Birdman is a film made on the far edge of moviemaking talent: director Alejandro Gonzalez Iñárritu has proved himself with hyper-kinetic dramas like Amores Perros and Babel, and has surrounded himself with skilled collaborators. Emmanuel Lubezki, fresh off his Oscar win for Gravity, leapfrogs that film’s technical accomplishments with a camera that doesn’t appear to make a single cut during most of the film’s running time. The percussive, kinetic score by Antonio Sanchez is still pounding in my head three days later. And Iñárritu gets world-class performances from a murderer’s row of actors, especially Michael Keaton and Emma Stone, neither of whom had ever shown the stuff they get to show here. So if you want to see the best of what cinema in 2014 has to offer, Birdman is a no-brainer. Go see it now.

Just remember that the movie is a bit of a no-brainer in other ways. Thinking back on the film, I can’t remember a single meaningful thing it has to say about its ostensible subject- or anything else, really. Characters seethe and shout and pace back and forth, communicating the anguish and ecstasy of their art so well that you can’t help but believe it to be genuine, but I’m left a bit confused about why I’m hearing it. What does Stone and Keaton’s conversation about the comparative brevity of human existence (memorably illustrated by a roll of toilet paper) have to do with Norton and Stone’s conversation about their personal demons, or what either conversation has to do with Keaton and Amy Ryan’s conversation about his legacy (Ryan plays his ex-wife. Like I said, amazing cast).

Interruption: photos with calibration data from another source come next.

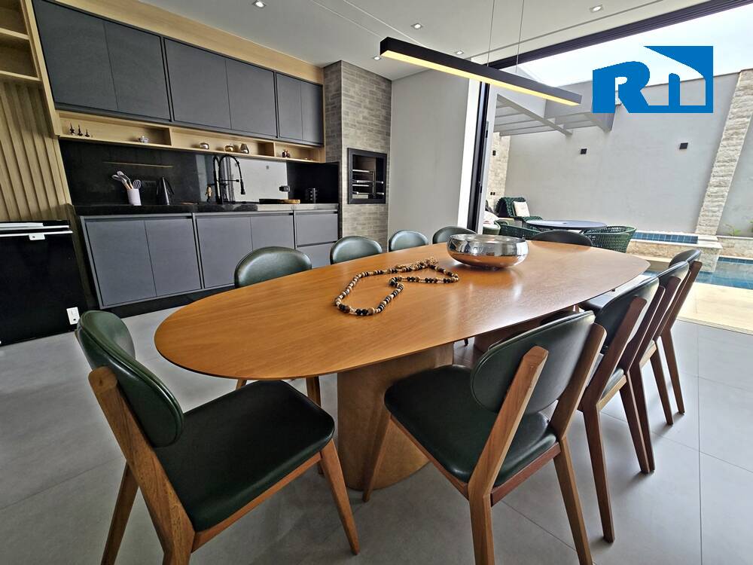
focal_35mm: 13
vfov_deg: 89.9
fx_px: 283
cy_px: 282
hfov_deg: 106.2
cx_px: 376
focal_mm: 2.2
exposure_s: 1/333
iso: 50
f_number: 2.2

It’s all a lot of sound and fury signifying nothing, and it’s clever of the film to winkingly crib that bit of Shakespeare, but it only makes it clearer that cleverness is about all this film has going for it. It’s this year’s version of The Artist, a handsomely-mounted tribute to itself. It’s final effect on the audience reveals the title to be a downright misnomer: there is no unexpected virtue to this film’s ignorance, which is the one thing that holds it back from greatness.

That sounds negative, but I don’t think of Birdman as a disappointment, as I found the skill with which it was made to be worth the price of admission alone. The play-within-a-play hinging on one of my favorite Raymond Carver short stories was just a bonus. I almost feel like Iñárritu has revealed a new type of film to me: the arthouse blockbuster. Like any blockbuster, it’s more concerned with spectacle than ideas, but the spectacle is almost entirely located in those aspects of filmmaking more typically appreciated by the arthouse crowd: subtle acting choices, innovative camera work, intricate screenplays. While I’d be surprised if Birdman remained one of the best films I see this year, all those elements are enough to place it near the top of the pile- for now. But even if it’s supplanted by more substantial films, it will likely remain the perfect thing to pop in the DVD player on a rainy day when I’m feeling lazy and want to see some truly excellent mise-en-scène.